Extrait choisi:
......
Si on voulait actualiser le conte La Petite Fille aux allumettes, celle-ci serait probablement mourante sur un trottoir de Guatemala City et chercherait plutôt le réconfort dans les vapeurs de colle… Joyeux Noël.
Pour faire le point sur la situation mondiale actuelle quant à l’exploitation sexuelle infantile, l’UNICEF a récemment organisé un congrès mondial sur le sujet au Japon et produit, pour l’occasion, un volumineux rapport de 44 pages intitulé À qui profite le crime?. De ce rapport, on retient la première page: l’histoire de Rachel, une fillette de 12 ans qui travaillait dans une usine de cigarettes, en Albanie. Son amoureux, Stephan (29 ans), lui proposa de l’épouser et l’amena en Italie "pour vivre une vie meilleure". C’est là qu’il lui suggéra un jour de se prostituer. Douze ans… Rachel devait travailler sur une grand-route et rapporter 250 $ par jour, ce qui signifiait recevoir une dizaine de clients quotidiennement. Sinon, on la battait. Si l’histoire de Rachel n’était qu’un cas isolé, ce serait déjà un drame. Mais il n’en est rien. En Thaïlande, le commerce du sexe infantile et le tourisme qui en résulte représentent entre 10 et 14 % du PIB (produit intérieur brut). En Inde, de 400 000 à 500 000 enfants se prostituent.
......
Données fournies:
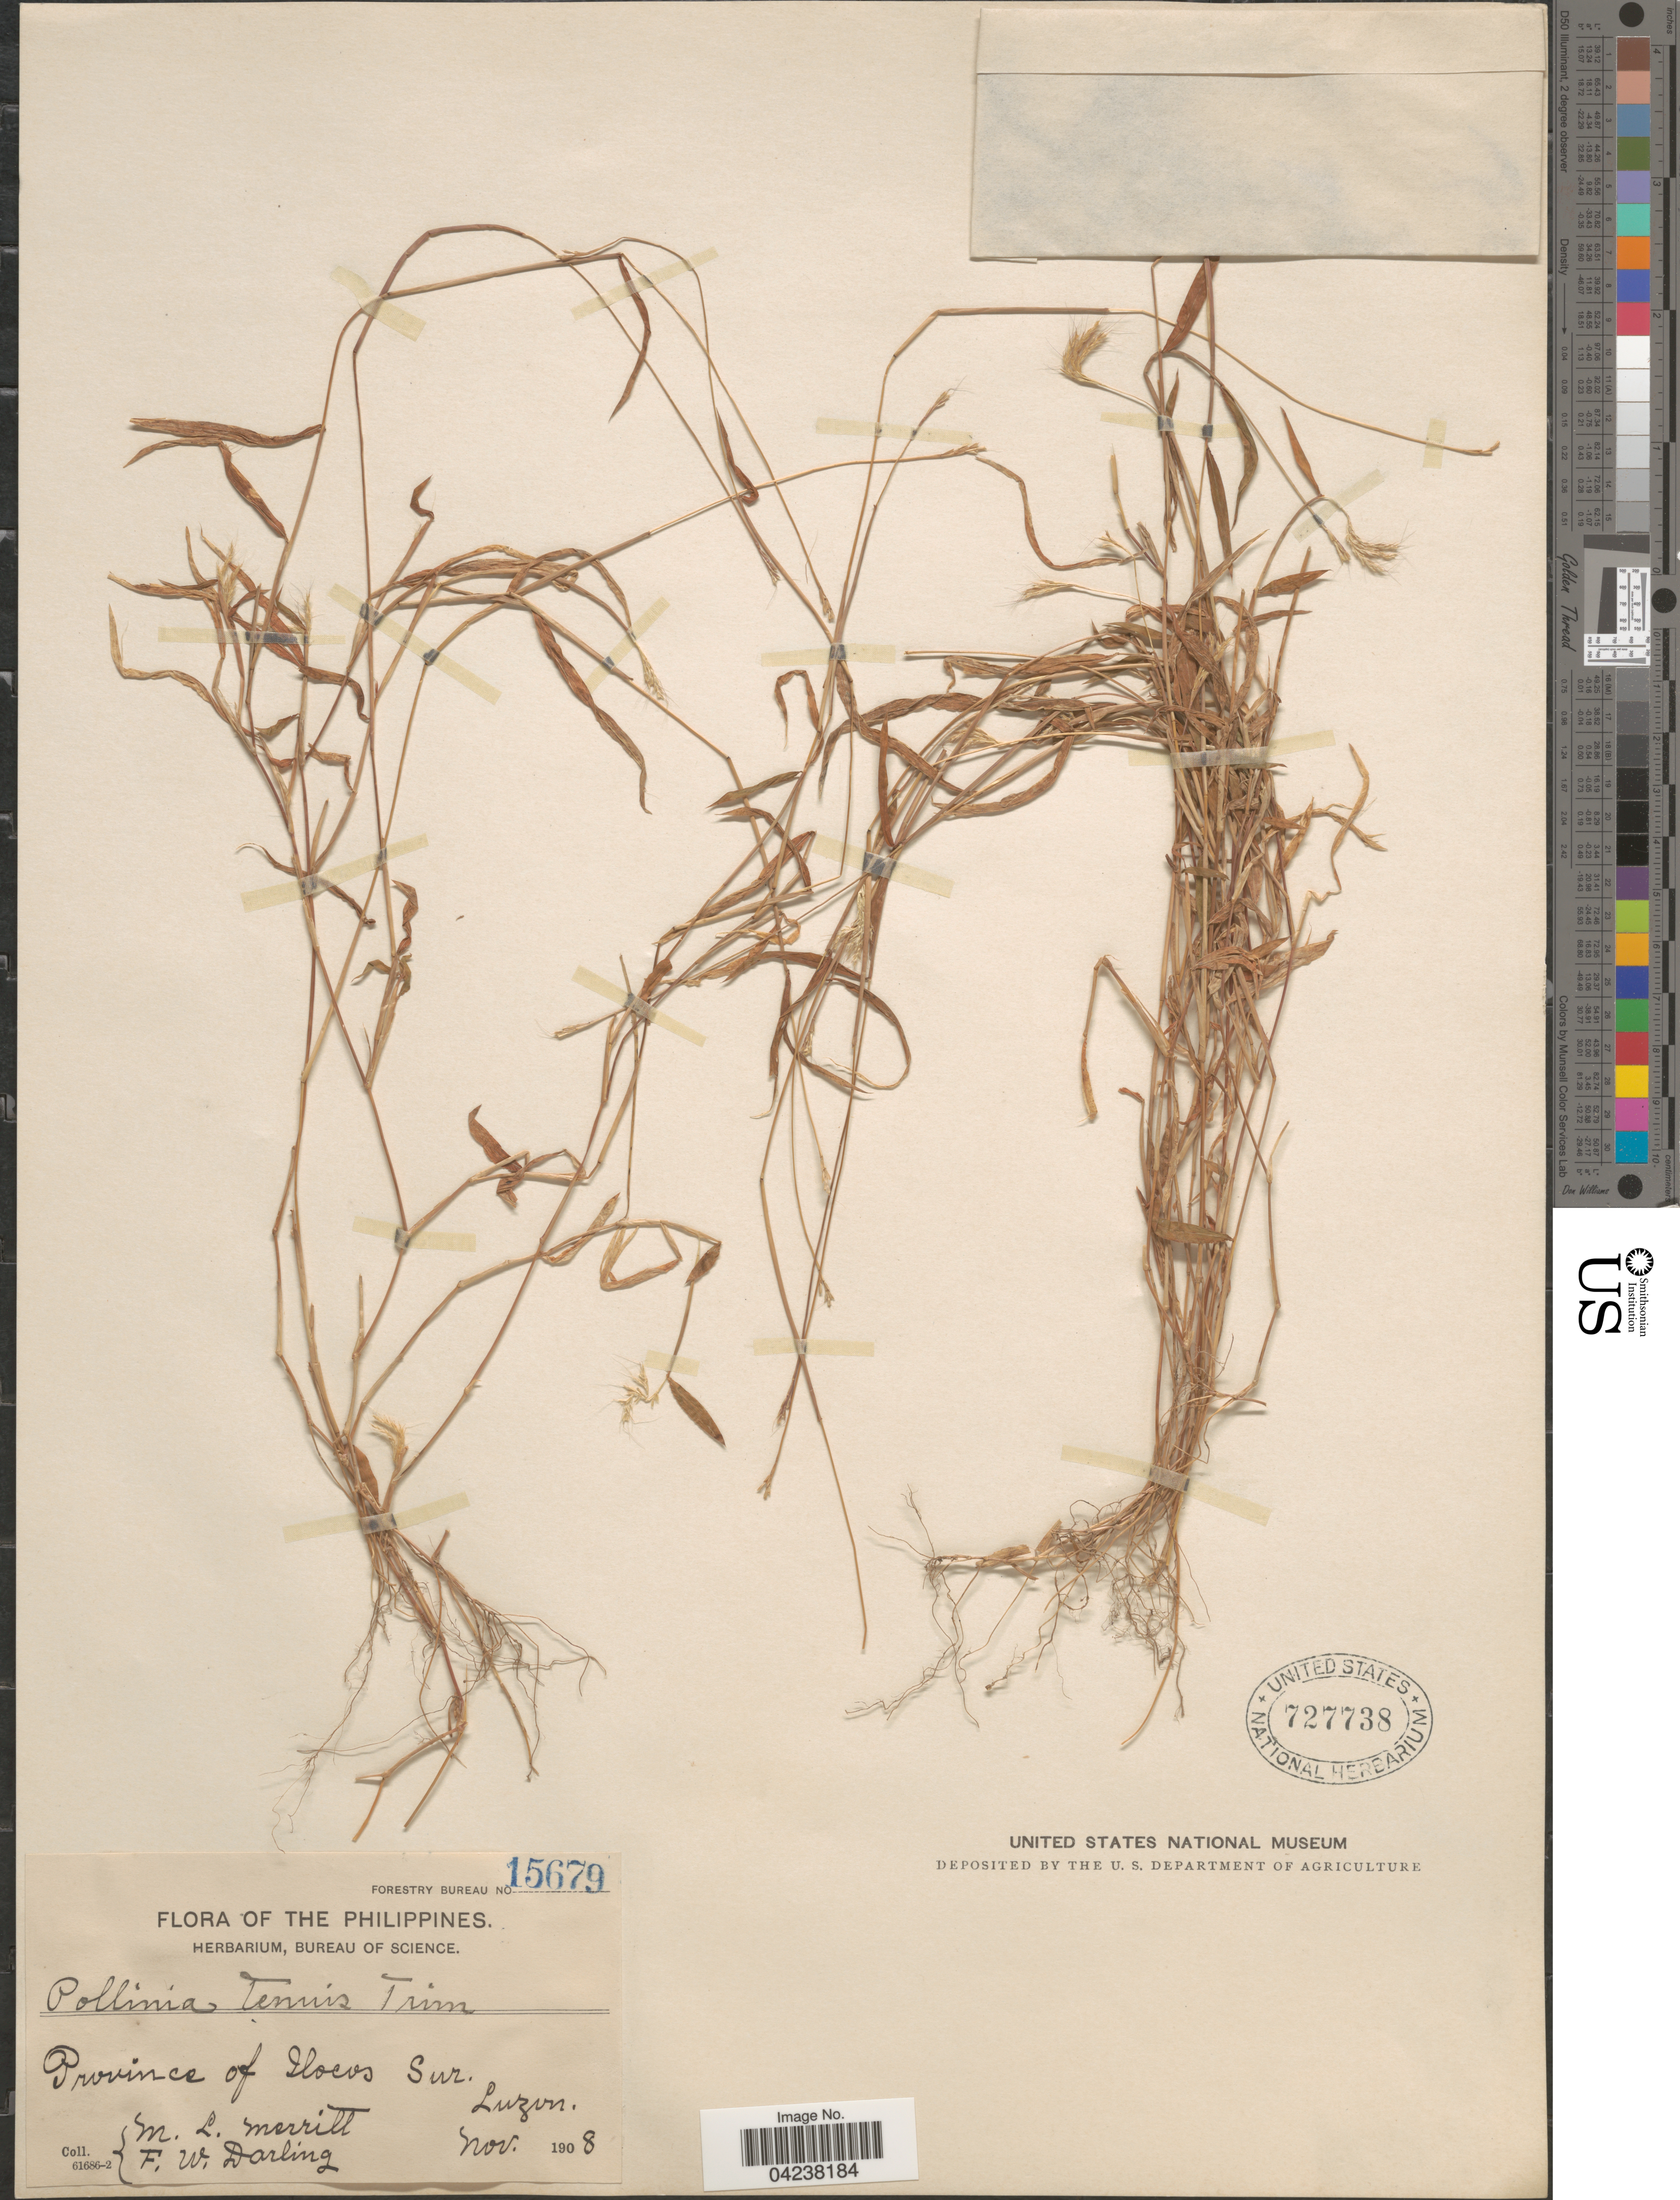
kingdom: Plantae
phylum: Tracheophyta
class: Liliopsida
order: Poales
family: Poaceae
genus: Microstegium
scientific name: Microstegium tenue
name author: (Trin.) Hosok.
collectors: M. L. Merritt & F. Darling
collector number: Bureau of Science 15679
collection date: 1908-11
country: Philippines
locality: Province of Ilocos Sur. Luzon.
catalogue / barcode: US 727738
......
Consigne:
Remplace « trottoir » par « banc » dans tout ce qui va de « Si on voulait » jusqu'à « colle… Joyeux Noël. » dans l'extrait choisi, puis recopie ce passage modifié.

Réponse ci-dessous:
Si on voulait actualiser le conte La Petite Fille aux allumettes, celle-ci serait probablement mourante sur un banc de Guatemala City et chercherait plutôt le réconfort dans les vapeurs de colle… Joyeux Noël.